Job Evaluation – To Use Or Not To Use?

Introduction

Job evaluation is method of working out the value of individual jobs in an organisation. Job evaluation is a measure of the worth of the job and NOT the person doing the role. Organisations of around 50 or less generally do not need to use job evaluation as the value of different roles can be attained by local knowledge of the worth of these roles or by job match surveys. However if the organisation has a diverse number of roles and market pay rates are not readily available, then job evaluation becomes an option.

What Is Job Evaluation?

There are a number of job evaluation schemes and these can be summarised as either “analytical” or “non analytical”.

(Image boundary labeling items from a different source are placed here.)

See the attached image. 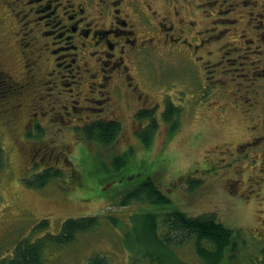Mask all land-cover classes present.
I'll use <instances>...</instances> for the list:
<instances>
[{
	"label": "rangeland",
	"instance_id": "obj_1",
	"mask_svg": "<svg viewBox=\"0 0 264 264\" xmlns=\"http://www.w3.org/2000/svg\"><path fill=\"white\" fill-rule=\"evenodd\" d=\"M29 1L0 0V71L17 83L24 81L25 69L29 75L35 71L34 63L30 61L33 46L28 41L29 44L22 46L29 25L21 26L19 21L16 24L10 10L14 8L16 17L21 15L23 19L21 2L28 12L34 5ZM147 1L151 10H157L166 18L174 19L176 10L185 19L181 23H187L188 29L179 34L181 40L168 41L173 48L184 46L183 38L196 44L203 41L196 48L192 44L189 49L186 46L172 49L168 43L152 39L140 56L123 58L121 70H113L109 79L110 97L106 98L105 107L100 102L89 104L94 112L109 110L114 119L120 121L122 131L115 144L103 147L95 142L87 143L78 136L77 130L74 131L75 124L70 127L65 123L49 124L53 131H59L58 134L50 133V128H46V134L42 131L44 135L39 140L35 138L37 133L27 136L30 130L27 131L24 122V109L30 103H35L37 110L47 108L48 104L53 107L58 100L56 94L47 97L49 92L46 91L37 95L33 79L13 101H10V95L0 98V150L3 155L0 165V258L10 255L18 241L30 233L33 236L45 232L54 234L68 218L99 215L105 222L107 215L113 214L130 224V213H138L145 206L131 204L123 208L112 203V197L121 185L118 177L114 184L106 187L112 179L110 175L115 173L110 166L112 159L129 148L132 152L128 166L118 171L122 178L137 175L141 165H147L146 170H152L162 192L180 211L193 217L212 214L219 222L243 233L241 239L246 248L242 254L251 255L264 244L258 245L250 234L256 229L259 234L264 224V118L260 115L264 111V79H254L253 85L248 87L251 81L241 77L245 73L251 74L252 70H256V74L263 71L264 51H259L262 47H254L253 41L263 45L264 38L259 40L260 34L253 28V22L258 20L257 12L264 9V0H254L256 4L249 1L248 5H242L244 0ZM225 2H230L232 5L229 6H236V9L228 12ZM125 7L133 10L128 5ZM135 15L138 14L135 12ZM251 16L256 18H252L253 22ZM151 26L142 19L134 27L136 35L158 36ZM213 34H218L217 38ZM16 38L18 42H15ZM233 45L243 47L244 57L232 53ZM232 57L245 60V65ZM61 60L59 57L58 62ZM76 61L83 70L82 60L77 57ZM69 75L65 71L57 82L58 89H54L64 92L60 102L77 99L79 102L74 109L81 110L87 92L80 89L77 97V90L70 91ZM128 77L132 80H127ZM42 81L46 82V90L53 86L52 76H46ZM82 81L85 82V78ZM12 85L18 86L13 82ZM168 101L177 108L179 116V127L169 138L168 127L159 116ZM60 102L57 105L62 108ZM139 109H151L157 117L158 128L150 149H145L135 137L138 121L134 113ZM81 114L86 119L84 112ZM256 119L263 123H255ZM61 151L66 154V162L60 160ZM44 154L58 155L59 159L45 156L49 163L45 164L41 161ZM51 163L60 165L61 178L53 179L41 188L27 185L39 172L38 168L51 166ZM193 180L198 182L195 186L191 184ZM121 183L127 187L119 189L137 184L136 180ZM42 219L48 220L44 227L47 228L38 230L36 227L39 228ZM134 226L135 235L147 236L141 233V220H135ZM117 234V229L105 225L80 235L72 246L52 255L48 253L45 264H86L87 258L94 255L107 257L105 264H148L126 253L119 245ZM179 247L175 251L183 263L200 264L195 256V245L183 243Z\"/></svg>",
	"mask_w": 264,
	"mask_h": 264
},
{
	"label": "trees",
	"instance_id": "obj_2",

Analytical schemes break down the job into scheme categories and usually award points to each category. They assess some things as:

  • Knowledge
  • Decision making
  • Experience
  • People skills
  • Financial responsibility etc

Non analytical schemes are a simpler form of job evaluation and place jobs in order of a predetermined set of factors such as complexity, technical knowledge required etc. Once the largest and smallest roles have been established all of the other roles are put into a top to bottom list and often given grades such as grade A, B, C etc and this is done simply by dividing the list into groups.

Salary Surveys

All of the key tailor made suppliers of job evaluation systems will have a salary survey that will place like sized roles into the same category and collection of an individual organisations salary data for jobs evaluated will take place. The data will be categorised into a range of different options and sold back to the organisation. The larger the supplier’s database is, the more reliable the results will be.

When to use Job Evaluation?

There are many organisations who use job evaluation to determine the market worth of roles and to provide a consistent methodology for determining salary scales for both individual agreements and collective agreements and to provide a methodology that places some certainty into annual salary reviews.